Doing What We Should Do.
I often feel I know what I should do to live my life to its full potential. Or, at least, to get the fundamental right that can allow me to do so. But, and I don’t think I am alone in this, I watch myself time and time again not doing the very things that I should do.
I can ask GPT4 for tips on living a good life:
- Cultivate a positive mindset: Focus on the good aspects of your life and practice gratitude. Surround yourself with positive people, and strive to see challenges as opportunities for growth and learning.
- Prioritize self-care: Take care of your physical, mental, and emotional well-being. Engage in regular exercise, eat a balanced diet, get enough sleep, and manage stress through relaxation techniques, such as meditation or yoga.
- Set clear goals: Identify your values and passions, and set achievable goals that align with them. Break down your goals into smaller, manageable steps and track your progress. Celebrate your achievements, no matter how small.
- Foster strong relationships: Build and maintain meaningful connections with family, friends, and colleagues. Offer support and encouragement, and seek the same in return. Communicate openly and honestly, and be willing to listen and empathize.
- Continue learning and growing: Embrace lifelong learning by seeking out new experiences, acquiring new skills, and expanding your knowledge. This can lead to personal growth, improved self-esteem, and increased adaptability to change.

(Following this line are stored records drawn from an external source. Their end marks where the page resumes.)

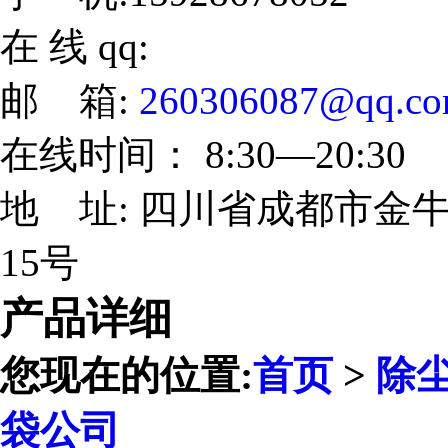
在 线 qq:
邮 箱:
260306087@qq.c
在线时间： 8:30—20:30
地 址: 四川省成都市金牛
15号
产品详细
您现在的位置:
首页
>
除
袋公司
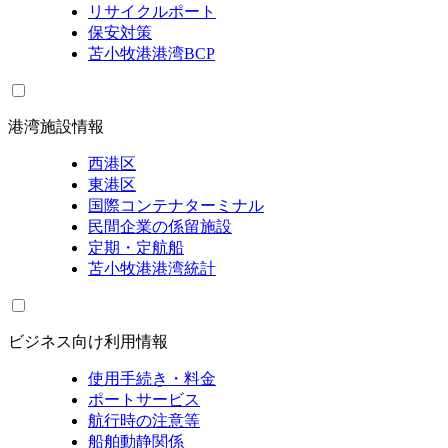
リサイクルポート
保安対策
苫小牧港港湾BCP
港湾施設情報
西港区
東港区
国際コンテナターミナル
民間企業の係留施設
定期・定航船
苫小牧港港湾統計
ビジネス向け利用情報
使用手続き・料金
ポートサービス
航行時の注意等
船舶動静関係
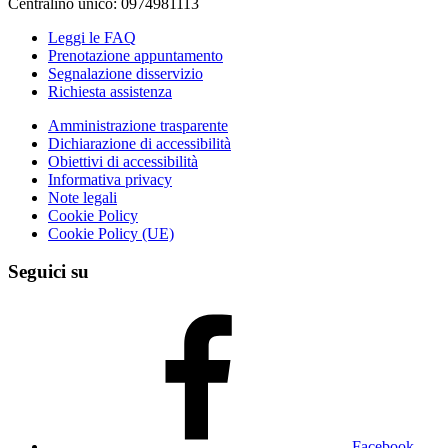
Centralino unico: 0974981113
Leggi le FAQ
Prenotazione appuntamento
Segnalazione disservizio
Richiesta assistenza
Amministrazione trasparente
Dichiarazione di accessibilità
Obiettivi di accessibilità
Informativa privacy
Note legali
Cookie Policy
Cookie Policy (UE)
Seguici su
Facebook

We don’t need an advanced AI model to tell us this stuff — we already know it. But, it is not knowledge that is the problem; it is putting the knowledge into practice.
I don’t know if there is a self-sabotaging mechanism at play here, or perhaps that deep down we ar all scared of that which we could be if we only tried.

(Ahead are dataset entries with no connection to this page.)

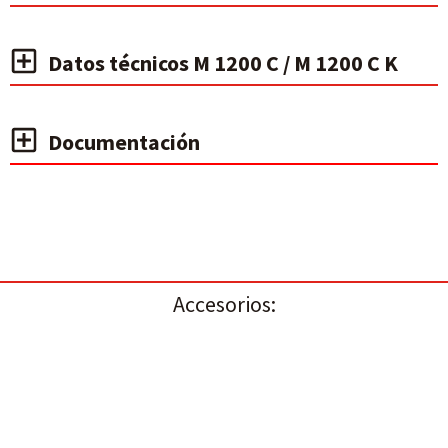
Datos técnicos M 1200 C / M 1200 C K
Documentación
Accesorios:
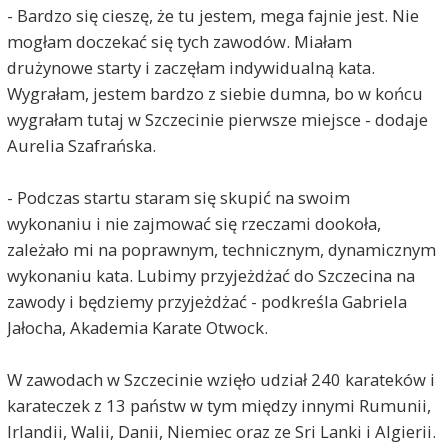
- Bardzo się cieszę, że tu jestem, mega fajnie jest. Nie
mogłam doczekać się tych zawodów. Miałam
drużynowe starty i zaczęłam indywidualną kata.
Wygrałam, jestem bardzo z siebie dumna, bo w końcu
wygrałam tutaj w Szczecinie pierwsze miejsce - dodaje
Aurelia Szafrańska.
- Podczas startu staram się skupić na swoim
wykonaniu i nie zajmować się rzeczami dookoła,
zależało mi na poprawnym, technicznym, dynamicznym
wykonaniu kata. Lubimy przyjeżdżać do Szczecina na
zawody i będziemy przyjeżdżać - podkreśla Gabriela
Jałocha, Akademia Karate Otwock.
W zawodach w Szczecinie wzięło udział 240 karateków i
karateczek z 13 państw w tym między innymi Rumunii,
Irlandii, Walii, Danii, Niemiec oraz ze Sri Lanki i Algierii.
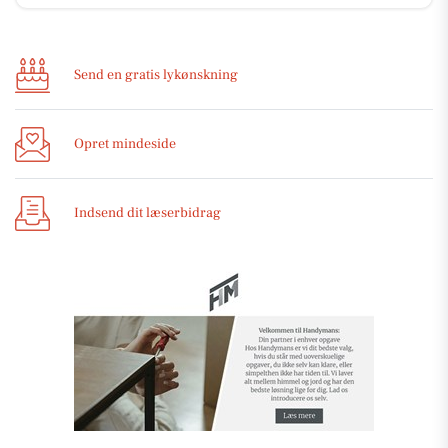
Send en gratis lykønskning
Opret mindeside
Indsend dit læserbidrag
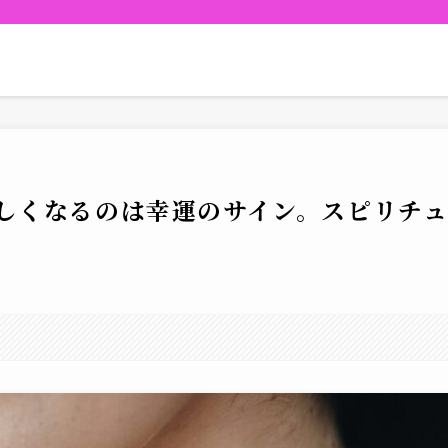
しくなるのは幸運のサイン。スピリチ
。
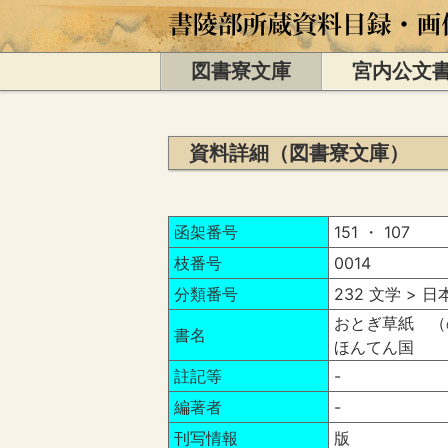
図書寮文庫
宮内公文
資料詳細（図書寮文庫）
函架番号
151 ・ 107
枝番号
0014
分類番号
232 文学 > 
おとぎ草紙 （
書名
ほんてん国
註記等
-
編著者
-
刊写情報
版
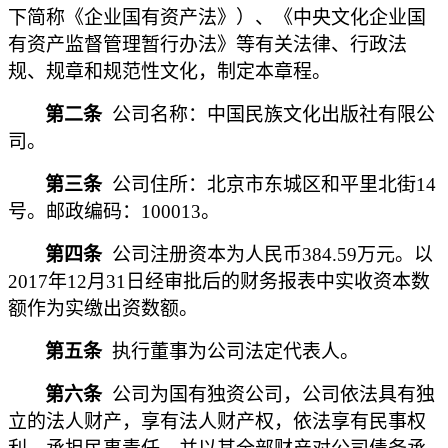
下简称《企业国有资产法》）、《中央文化企业国
有资产监督管理暂行办法》等有关法律、行政法
规、规章和规范性文化，制定本章程。
第二条
公司名称：中国民族文化出版社有限公
司。
第三条
公司住所：北京市东城区和平里北街14
号。邮政编码：100013。
第四条
公司注册资本为人民币384.59万元。以
2017年12月31日经审批后的财务报表中实收资本数
额作为实缴出资数额。
第五条
执行董事为公司法定代表人。
第六条
公司为国有独资公司，公司依法具有独
立的法人财产，享有法人财产权，依法享有民事权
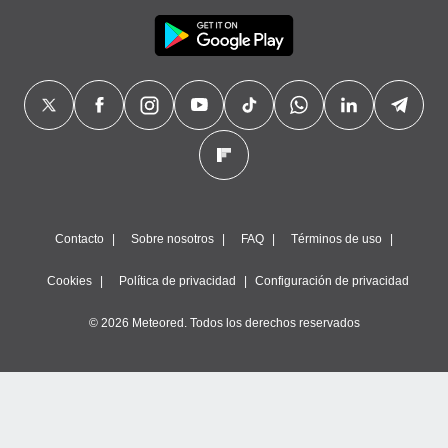
Contacto
Sobre nosotros
FAQ
Términos de uso
Cookies
Política de privacidad
Configuración de privacidad
© 2026 Meteored. Todos los derechos reservados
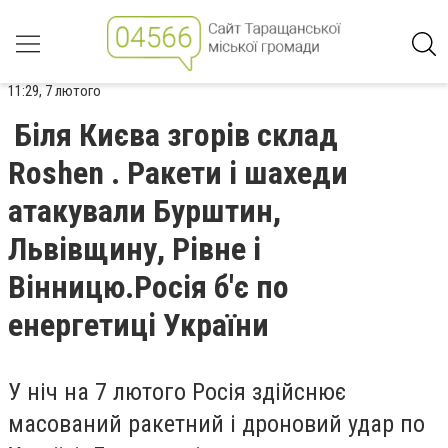
11:29, 7 лютого
Біля Києва згорів склад
Roshen . Ракети і шахеди
атакували Бурштин,
Львівщину, Рівне і
Вінницю.Росія б'є по
енергетиці України
У ніч на 7 лютого Росія здійснює
масований ракетний і дроновий удар по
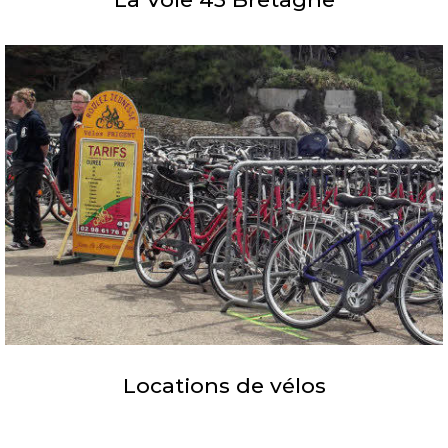
Locations de vélos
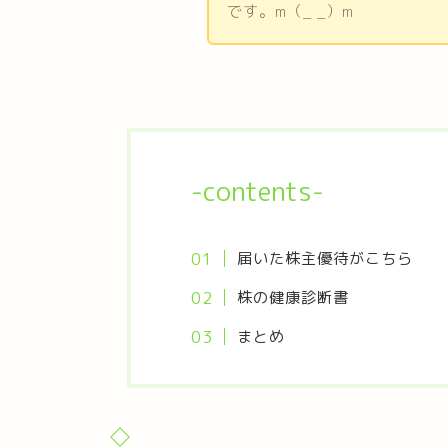
です。m（_ _）m
-contents-
届いた株主優待がこちら
株の健康診断書
まとめ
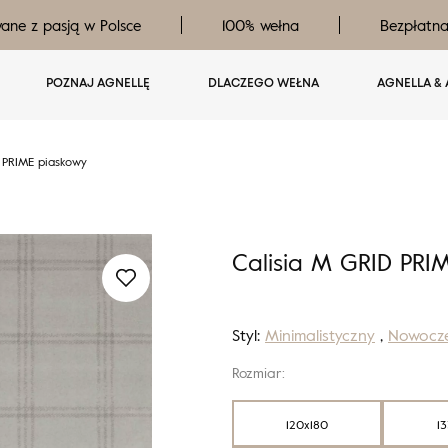
ane z pasją w Polsce
100% wełna
Bezpłatn
POZNAJ AGNELLĘ
DLACZEGO WEŁNA
AGNELLA & 
 PRIME piaskowy
Calisia M GRID PRI
Styl:
Minimalistyczny
,
Nowocz
Rozmiar:
120x180
1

Or, perhaps, we scared of trying because if we tried, and then subsequently failed, we would have to admit that we have failed, that we have hit our limits. By not trying, we can keep our limits and failure in the hypothetical world of “what if”.
This, perhaps, does make sense. The student who fails the exam because she didn’t study does not feel as bad as the student who fails the exam and worked her ass off revising for it. That second student has hit, at least on an initial observation, a deeper level of failure. But, of course, it is actually the first student who has failed more, because she will never discover her true potential, but instead languish in mediocraty, always wondering if she could have made something of her life if she had only applied herself.

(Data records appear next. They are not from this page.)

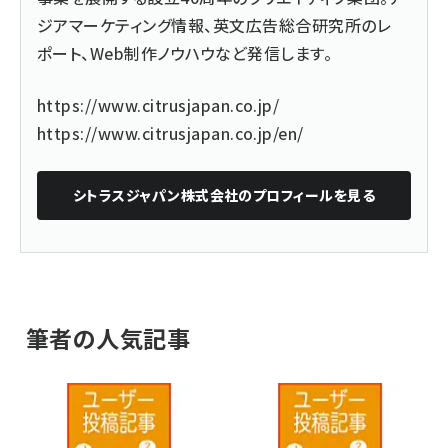
ジアマーケティング情報、英文広告総合研究所のレ
ポート、Web制作ノウハウなど発信します。
https://www.citrusjapan.co.jp/
https://www.citrusjapan.co.jp/en/
シトラスジャパン株式会社
のプロフィールを見る
筆者の人気記事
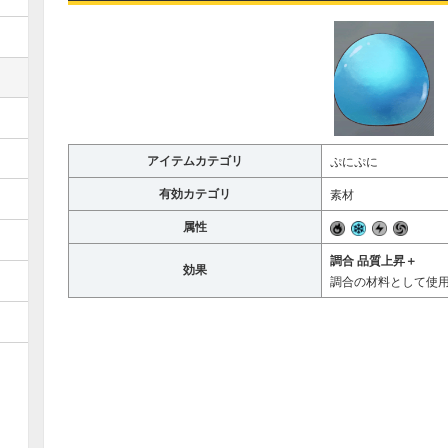
アイテムカテゴリ
ぷにぷに
有効カテゴリ
素材
属性
調合 品質上昇＋
効果
調合の材料として使用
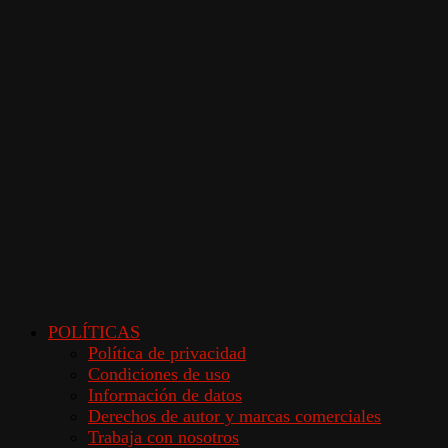
POLÍTICAS
Política de privacidad
Condiciones de uso
Información de datos
Derechos de autor y marcas comerciales
Trabaja con nosotros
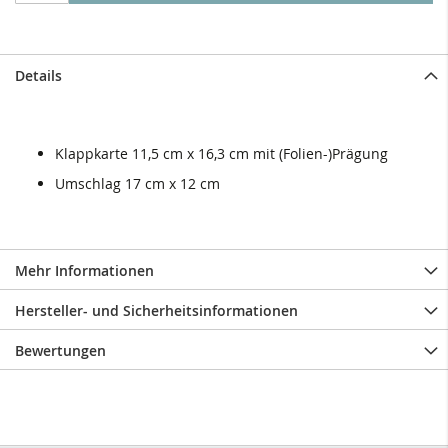
Details
Klappkarte 11,5 cm x 16,3 cm mit (Folien-)Prägung
Umschlag 17 cm x 12 cm
Mehr Informationen
Hersteller- und Sicherheitsinformationen
Bewertungen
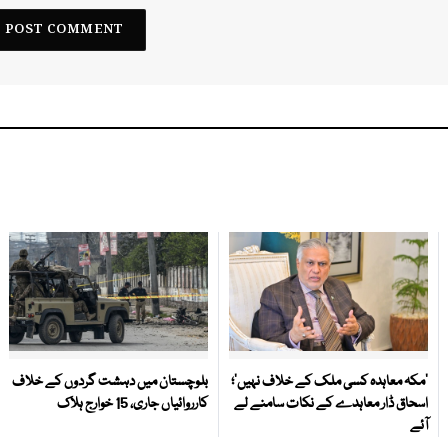
‘مکہ معاہدہ کسی ملک کے خلاف نہیں’؛
بلوچستان میں دہشت گردوں کے خلاف
اسحاق ڈار معاہدے کے نکات سامنے لے
کارروائیاں جاری، 15 خوارج ہلاک
آئے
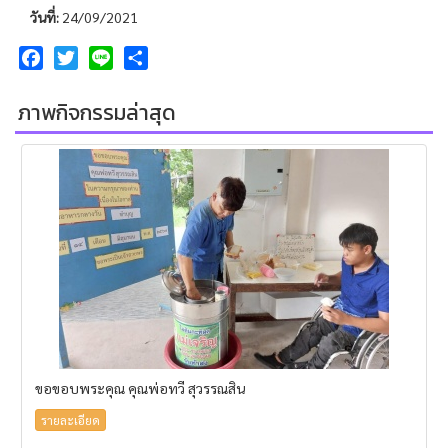
วันที่:
24/09/2021
Facebook
Twitter
Line
Share
ภาพกิจกรรมล่าสุด
ขอขอบพระคุณ คุณพ่อทวี สุวรรณสิน
รายละเอียด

How do we combat this? I’ve written previously about the concept of resistance and how to overcome it, and i think the key piece of advice in that essay still holds true:
> Think of the things you don’t want to do right now, and start doing them immediately.
I think the best historical example I can think of this is of Alexander the Great and his journey through the Gedrosian Desert. In 325 BC, after his conquest of the Indian subcontinent, Alexander decided to lead his army through the Gedrosian Desert (now part of modern-day Iran, Pakistan, and Afghanistan) instead of taking the easier coastal route.
This decision was made partly to punish his troops for their reluctance to continue further east and partly to emulate the legendary journey of Cyrus the Great, who had taken a similar route. The journey through the desert was treacherous and difficult, with scorching temperatures, scarce water supplies, and harsh terrain. Many soldiers and camp followers perished during the march, and the survivors were left exhausted and demoralized. Despite the hardships, Alexander’s army emerged from the desert and continued their march westward.
Time and time again, there are examples of Alexander the Great choosing the most difficult path, purely to see if he could. While this can be taken to an extreme and become self-destructive, I think most of us in the modern world do not run this risk.
The far bigger risk for us is that we are paralized with all the choices that life has to offer, and so we default to completly inaction.
So dare to imagine who could be if you could do everything you think you can, and then start taking actions to become that person.